Имя его было Аю, и он пришел из степи.
Так говорили.
Правды-то никто не знал. Только старики, иссохшие и коричневые от солнца, помнили, как однажды Аю вошел в деревню с востока. В то утро дул сильный ветер; он гнал клубы пыли по земле и тучные облака по небу. Сторожевым приходилось несладко. Наверно, потому и проглядели зоркие глаза, когда, кутаясь в лохмотья, проскользнул через открытые ворота мальчик. Волосы его были грязны и спутаны, как собачья шерсть. От него пахло дымом, гарью и сладкими цветами харем-нар, чьи белые корни прорастают на курганах сквозь кости мертвецов. Мальчик дошел до колодца, поднял наверх ведро студеной воды, умылся – и сразу стало ясно, что он не из этих мест. Ни у кого тут прежде не видели такой белой кожи, даже у ханских жен, которые купались в молоке и травяных отварах.
Бабка Кимет, которая была тогда щербатой девчонкой, подскочила к нему и спросила:
«Как тебя звать?»
«Аю», – ответил он и улыбнулся так, что в сердце у Кимет запели птицы. А потом стер воду с лица и пошел на окраину деревни, где стояли пустые, брошенные дома. Выбрал тот, что поцелее, и поселился в нем, не спросив ни у кого разрешения. Старейшина сходил поговорить с пришлецом и решил, что он родом из дальней деревни, сожженной кочевниками. Степные законы святы – погорельца выгонять нельзя.
Так Аю стал жить один, ни с кем не заводя дружбы. Только босоногие девчонки прибегали к нему позубоскалить и спеть песенку под окном.

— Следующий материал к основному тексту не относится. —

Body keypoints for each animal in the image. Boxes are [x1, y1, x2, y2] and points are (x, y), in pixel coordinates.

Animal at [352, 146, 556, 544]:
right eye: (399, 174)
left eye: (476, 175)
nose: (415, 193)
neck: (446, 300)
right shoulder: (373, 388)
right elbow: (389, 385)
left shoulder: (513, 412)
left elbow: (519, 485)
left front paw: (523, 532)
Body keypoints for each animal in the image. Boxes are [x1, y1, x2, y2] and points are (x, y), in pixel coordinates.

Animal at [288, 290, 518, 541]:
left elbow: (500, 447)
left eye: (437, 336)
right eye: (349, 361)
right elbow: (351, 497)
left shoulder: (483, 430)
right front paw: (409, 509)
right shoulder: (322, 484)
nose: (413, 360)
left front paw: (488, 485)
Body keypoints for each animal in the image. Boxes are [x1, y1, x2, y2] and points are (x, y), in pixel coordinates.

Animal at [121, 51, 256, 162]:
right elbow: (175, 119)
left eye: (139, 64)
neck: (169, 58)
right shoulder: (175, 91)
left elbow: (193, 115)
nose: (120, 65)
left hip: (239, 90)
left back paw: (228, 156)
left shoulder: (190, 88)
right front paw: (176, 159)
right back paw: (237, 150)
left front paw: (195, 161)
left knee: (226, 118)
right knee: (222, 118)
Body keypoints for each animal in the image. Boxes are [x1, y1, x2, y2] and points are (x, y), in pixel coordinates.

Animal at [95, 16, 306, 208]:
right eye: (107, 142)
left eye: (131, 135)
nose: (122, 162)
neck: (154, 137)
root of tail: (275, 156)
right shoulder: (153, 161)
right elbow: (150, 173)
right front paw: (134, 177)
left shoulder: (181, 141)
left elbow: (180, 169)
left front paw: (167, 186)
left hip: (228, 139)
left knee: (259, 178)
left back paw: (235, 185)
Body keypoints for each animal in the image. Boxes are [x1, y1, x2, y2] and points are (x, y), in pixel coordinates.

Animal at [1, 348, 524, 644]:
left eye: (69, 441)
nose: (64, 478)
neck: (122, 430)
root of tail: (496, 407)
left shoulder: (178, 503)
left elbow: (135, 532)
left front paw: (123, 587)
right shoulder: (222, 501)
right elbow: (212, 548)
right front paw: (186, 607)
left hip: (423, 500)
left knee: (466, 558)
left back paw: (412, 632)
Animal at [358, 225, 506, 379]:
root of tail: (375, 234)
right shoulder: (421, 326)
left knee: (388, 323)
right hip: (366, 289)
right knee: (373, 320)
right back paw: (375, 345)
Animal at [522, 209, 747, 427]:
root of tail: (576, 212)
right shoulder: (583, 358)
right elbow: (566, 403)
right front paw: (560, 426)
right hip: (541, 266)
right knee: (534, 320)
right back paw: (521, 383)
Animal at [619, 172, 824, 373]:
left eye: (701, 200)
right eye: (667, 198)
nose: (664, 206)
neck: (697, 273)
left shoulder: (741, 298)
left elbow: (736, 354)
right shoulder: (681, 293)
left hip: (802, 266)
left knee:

С тех пор прошло сорок лет. Кимет состарилась, и зубы у нее выпали совсем; старого хана, по обычаю, убил младший внук и в тот же год завел первую жену; трижды кочевники прокатывались по степи огненной волной, стаптывая высокие травы до самой земли.

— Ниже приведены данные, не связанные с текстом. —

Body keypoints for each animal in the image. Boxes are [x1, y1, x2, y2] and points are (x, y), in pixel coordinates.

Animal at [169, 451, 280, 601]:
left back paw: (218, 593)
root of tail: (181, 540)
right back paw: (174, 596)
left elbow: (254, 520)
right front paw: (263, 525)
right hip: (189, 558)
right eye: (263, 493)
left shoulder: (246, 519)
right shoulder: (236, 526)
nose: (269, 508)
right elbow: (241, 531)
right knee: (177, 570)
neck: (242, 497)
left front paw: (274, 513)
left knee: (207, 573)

Но если прочих-то время клювом исклевало, когтями истерзало, то Аю оно лишь крылом коснулось. Был мальчишка – стал мужчина. Высокий, только в кости по-прежнему тонкий – не то, что приземистые, широкоплечие степняки. Белые пальцы его были слишком нежны для работы; Аю не растил ни коз, ни коней, не прял шерсть, не шил ни рубахи, ни сапоги, не нанимался в подмастерья ни к кузнецу, ни к гончару, ни к кожевнику. Но каждый раз, когда луна отъедалась на небесных пастбищах, когда округлялись ее бока, он уходил в степь на три дня и возвращался с полным заплечным мешком трав.
И не было в деревне хоть одного человека, который бы никогда не менял на пороге дома Аю хорошую рубашку, пару сапог, кувшин молока или полоску вяленого мяса на целебный отвар, или на пахучую мазь на козьем жиру, или на ароматную травяную косицу, что жгут в доме от всякой кусачей твари, которая заводится в шкурах и не дает покоя ни ребенку, ни старику.

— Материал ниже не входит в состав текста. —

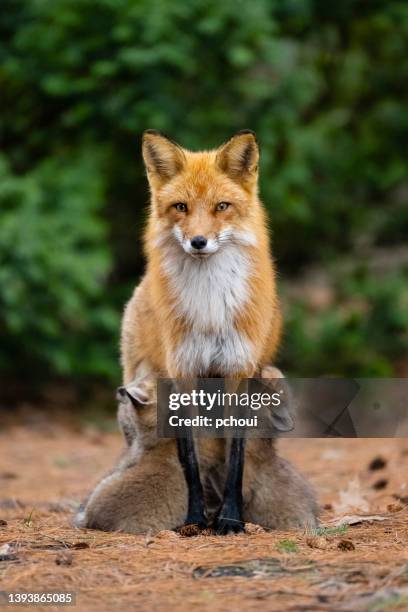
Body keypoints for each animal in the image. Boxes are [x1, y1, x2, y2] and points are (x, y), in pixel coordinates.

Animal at [121, 131, 286, 532]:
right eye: (180, 207)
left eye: (221, 206)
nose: (198, 242)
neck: (209, 304)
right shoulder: (182, 371)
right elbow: (189, 457)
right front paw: (195, 518)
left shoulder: (238, 370)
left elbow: (235, 456)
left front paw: (230, 518)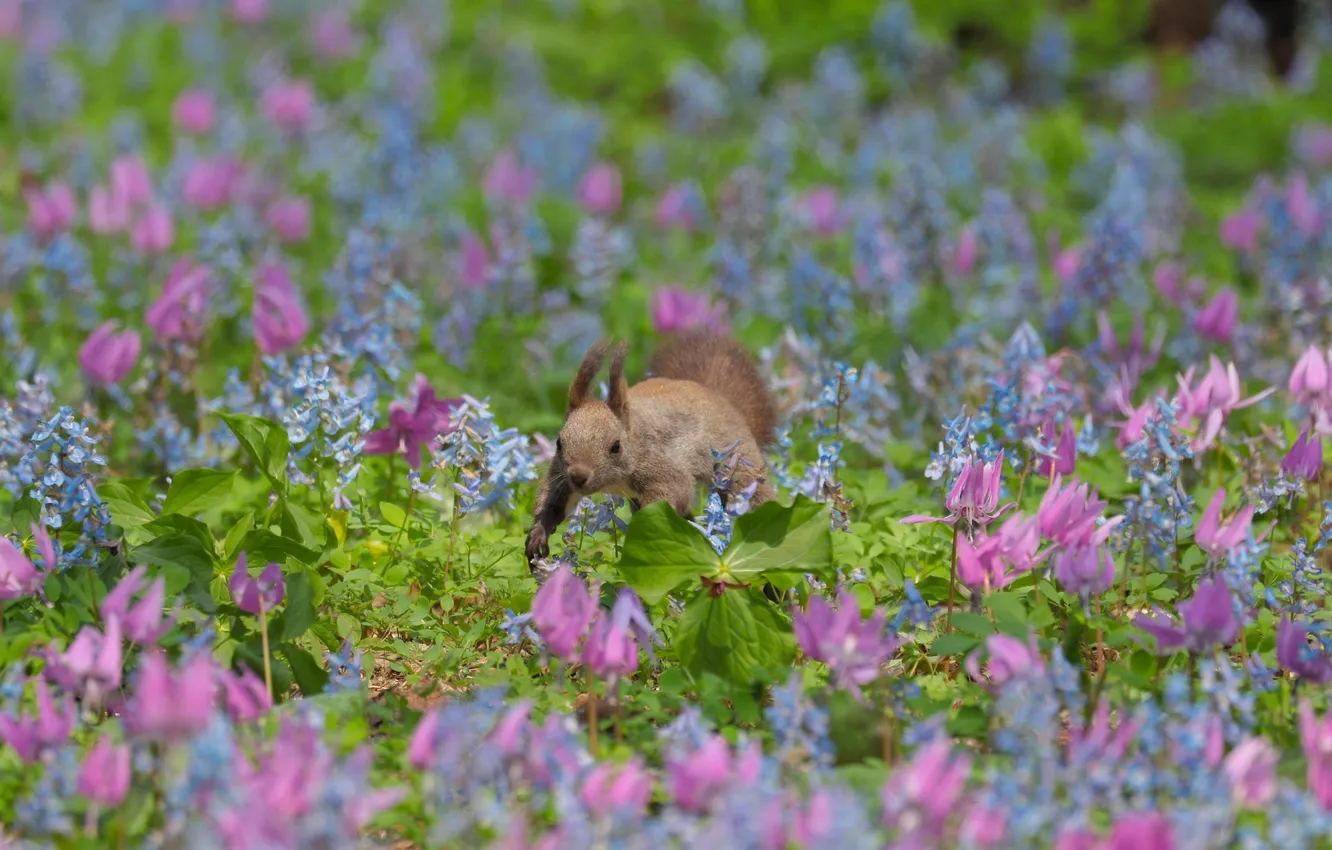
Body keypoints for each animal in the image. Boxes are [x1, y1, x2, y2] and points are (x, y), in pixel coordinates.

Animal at [522, 333, 777, 572]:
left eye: (616, 446)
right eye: (559, 442)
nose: (578, 476)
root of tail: (720, 399)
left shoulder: (660, 464)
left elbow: (672, 490)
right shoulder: (560, 475)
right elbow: (552, 499)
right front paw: (537, 534)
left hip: (739, 468)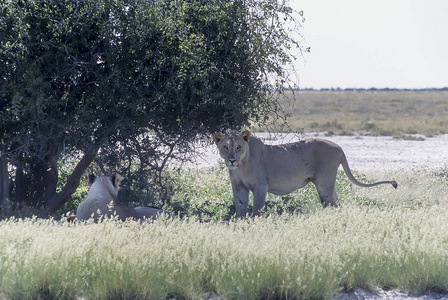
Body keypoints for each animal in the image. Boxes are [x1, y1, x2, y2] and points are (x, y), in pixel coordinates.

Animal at [212, 130, 398, 217]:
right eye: (225, 147)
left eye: (238, 147)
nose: (232, 160)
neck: (242, 165)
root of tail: (338, 147)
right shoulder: (238, 187)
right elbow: (240, 208)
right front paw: (240, 224)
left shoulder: (260, 187)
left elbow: (257, 209)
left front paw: (254, 223)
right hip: (328, 185)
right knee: (337, 204)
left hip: (324, 184)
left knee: (333, 205)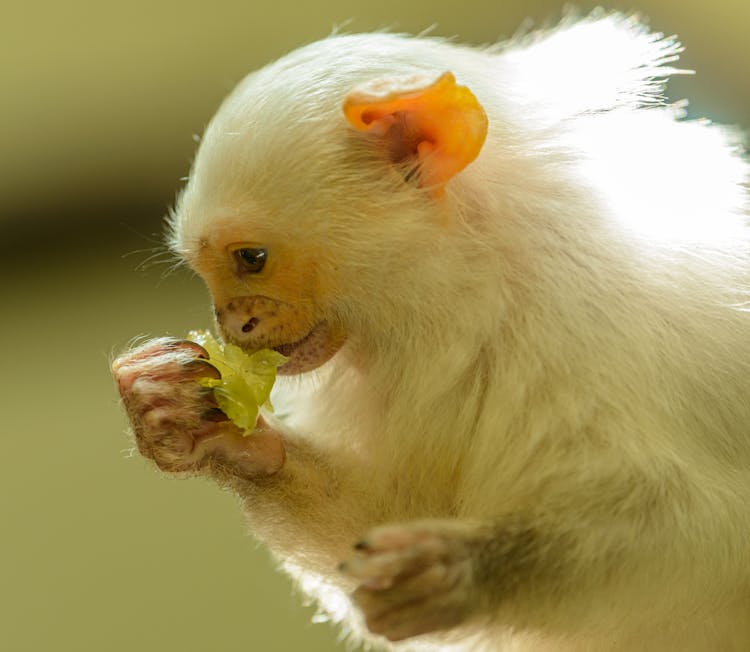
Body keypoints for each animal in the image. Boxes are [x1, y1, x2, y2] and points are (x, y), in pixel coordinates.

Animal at [113, 11, 750, 652]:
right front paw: (198, 423)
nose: (232, 324)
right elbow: (380, 520)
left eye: (251, 258)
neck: (487, 294)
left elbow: (706, 536)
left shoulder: (594, 341)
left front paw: (460, 568)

Волосы у Аю были длинные, как у ханских жен, но те прятали их под платками и накидками, а он – переплетал с ядовитыми травами, с бледными степными розами, с белыми косточками на длинных нитках и бусинами из прозрачного небесного камня.
На руках у Аю были браслеты, и шнурки, и тонкие косицы из трав.
Аю называли колдуном и принимали его, как горькое лекарство – морщась, но зная, что оно несет избавление от беды.
Так было до тех пор, пока однажды, в предзимье, молодого хана не настигла острая стрела и он не повелел раскинуть шатры у стен деревни.
Всем в степи известно, что нет никого на свете изнеженней ханских жен, потому что у них одна забота – лелеять свою красоту. А это непросто. Многое нужно делать: купаться в молочной воде, растирать кожу душистыми маслами, танцевать, чтобы тело было стройным и сильным, облачаться в цветные шелка… Жены следуют повсюду за своим господином, и лишь когда он болен или умирает, удаляются прочь, чтобы не отпугивать ревнивую удачу; она ведь тоже женщина, соперниц не терпит.